Год миновал, Ханну я так и не навестил. Начальница тюрьмы больше не давала о себе знать; письмо, в котором я сообщал о результатах хлопот насчет квартиры и работы, осталось без ответа. Видимо, она рассчитывала на то, что ей все же удастся переговорить со мной во время моего визита к Ханне. Откуда ей было знать, что я не просто откладывал его, а пытался от него увильнуть. В конце концов решение о помиловании и освобождении Ханны было принято, и начальница тюрьмы позвонила мне. Могу ли я теперь зайти поговорить? Через неделю Ханна выходит.

8

Я пошел туда в ближайшее воскресенье. Это было моим первым посещением тюрьмы. У входа меня досмотрели, по пути передо мной открывали и за мной закрывали множество дверей. Здание оказалось довольно новым и светлым, двери во внутренних отделениях были открыты, и женщины передвигались вполне свободно. В конце коридора одна из дверей вела наружу, на зеленую лужайку с деревьями и скамейками. Я вопросительно обвел лужайку глазами. Надзирательница, сопровождавшая меня, показала на скамью под тенистым каштаном.

Ханна? Эта женщина на скамейке была Ханной? Седые волосы, на лбу глубокие вертикальные морщины, морщины на щеках, возле губ, отяжелевшее тело. На ней было голубое платье, явно тесное в груди, на животе и на бедрах. В руках она держала книгу. Но не читала ее. Из-под половинчатых очков для чтения Ханна смотрела на женщину, которая кормила хлебом воробьев, бросая им крошку за крошкой. Тут она почувствовала на себе чей-то взгляд и повернулась ко мне.

Я увидел в ее лице ожидание, увидел, как она озарилась радостью, узнав меня; подойдя поближе, я заметил, что ее глаза словно ощупывают мое лицо, во взгляде застыли вопрос, неуверенность и обида, но вдруг ее лицо погасло. Когда я подошел совсем близко, она улыбнулась; улыбка была приветливой, но усталой. «Как же ты повзрослел, малыш». Я подсел к ней, она взяла мою руку.

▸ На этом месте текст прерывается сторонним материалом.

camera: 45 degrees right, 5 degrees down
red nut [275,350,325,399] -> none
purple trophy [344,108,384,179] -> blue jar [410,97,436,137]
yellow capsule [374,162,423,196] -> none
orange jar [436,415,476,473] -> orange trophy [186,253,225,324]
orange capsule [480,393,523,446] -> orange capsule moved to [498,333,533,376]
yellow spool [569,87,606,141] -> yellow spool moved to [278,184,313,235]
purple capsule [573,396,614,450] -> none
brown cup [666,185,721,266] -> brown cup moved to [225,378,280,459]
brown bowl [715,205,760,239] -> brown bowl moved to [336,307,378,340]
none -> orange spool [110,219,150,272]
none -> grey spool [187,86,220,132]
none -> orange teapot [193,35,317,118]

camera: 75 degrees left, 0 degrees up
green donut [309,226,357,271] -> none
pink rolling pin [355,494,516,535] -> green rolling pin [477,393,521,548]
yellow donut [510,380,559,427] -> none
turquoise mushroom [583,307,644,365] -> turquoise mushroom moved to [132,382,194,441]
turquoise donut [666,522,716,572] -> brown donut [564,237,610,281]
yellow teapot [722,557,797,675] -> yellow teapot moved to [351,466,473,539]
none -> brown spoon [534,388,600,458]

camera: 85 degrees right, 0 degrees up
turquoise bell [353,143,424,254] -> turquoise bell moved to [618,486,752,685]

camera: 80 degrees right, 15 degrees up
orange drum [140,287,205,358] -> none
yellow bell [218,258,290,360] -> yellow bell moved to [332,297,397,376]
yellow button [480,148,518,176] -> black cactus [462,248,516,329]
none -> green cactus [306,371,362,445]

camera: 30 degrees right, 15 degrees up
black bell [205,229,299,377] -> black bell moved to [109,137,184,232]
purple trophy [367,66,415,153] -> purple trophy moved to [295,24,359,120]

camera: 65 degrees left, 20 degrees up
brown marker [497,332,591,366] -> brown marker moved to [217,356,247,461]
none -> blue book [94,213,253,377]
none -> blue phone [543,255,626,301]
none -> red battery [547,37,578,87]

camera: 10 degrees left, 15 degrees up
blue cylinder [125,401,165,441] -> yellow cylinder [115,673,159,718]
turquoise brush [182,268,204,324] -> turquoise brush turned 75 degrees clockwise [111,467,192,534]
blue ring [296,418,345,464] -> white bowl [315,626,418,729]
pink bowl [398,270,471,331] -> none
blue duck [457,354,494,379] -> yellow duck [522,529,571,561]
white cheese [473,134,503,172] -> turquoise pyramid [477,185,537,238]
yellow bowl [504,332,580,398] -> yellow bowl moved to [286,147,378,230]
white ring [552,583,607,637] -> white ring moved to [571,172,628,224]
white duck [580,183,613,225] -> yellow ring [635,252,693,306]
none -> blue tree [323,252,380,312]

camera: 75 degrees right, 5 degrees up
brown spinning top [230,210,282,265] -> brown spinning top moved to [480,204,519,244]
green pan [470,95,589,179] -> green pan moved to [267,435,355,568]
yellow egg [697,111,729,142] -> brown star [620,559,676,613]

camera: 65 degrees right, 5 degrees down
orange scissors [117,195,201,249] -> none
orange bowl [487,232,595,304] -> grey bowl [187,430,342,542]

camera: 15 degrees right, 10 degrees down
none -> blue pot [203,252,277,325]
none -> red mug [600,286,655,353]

Раньше я особенно любил ее запах. Она всегда пахла свежестью — это был запах чистого, только что из ванны, тела, запах свежего белья, запах свежего пота, запах любви. Иногда она пользовалась духами, не знаю какими, но это был самый свежий из всех запахов. Под этим запахом свежести таился другой, он был тяжелее, темнее, терпче. Я часто принюхивался к ней, будто любопытный звереныш, начинал с шеи и плеч, которые пахли свежестью, затем вдыхал аромат свежего пота между грудей, который смешивался с другим запахом, шедшим из-под мышек; на животе я находил уже только тот запах, тяжелый и темный, а между ног к нему добавлялась еще какая-то сладкая нотка, которая меня очень возбуждала; я обнюхивал ее ноги, бедра, где тяжелый запах терялся, подколенные впадинки, где опять легко пахло свежим потом, и ступни, которые пахли мылом, или кожей, или усталостью. У рук и спины не было своего запаха, они пахли ничем, и все же это был ее запах; ладони же сохраняли запах прошедшего дня и работы — они пахли типографской краской трамвайных билетов, металлом компостера, луком, рыбой или жареным мясом, стиркой или утюгом. Когда она мыла руки, то эти запахи сначала исчезали. Но мыло как бы лишь забивало их, через некоторое время они восстанавливались, правда, становились слабее и сливались в один-единственный запах прошедшего трудового дня, наступившего вечера, возвращения домой и домашнего уюта.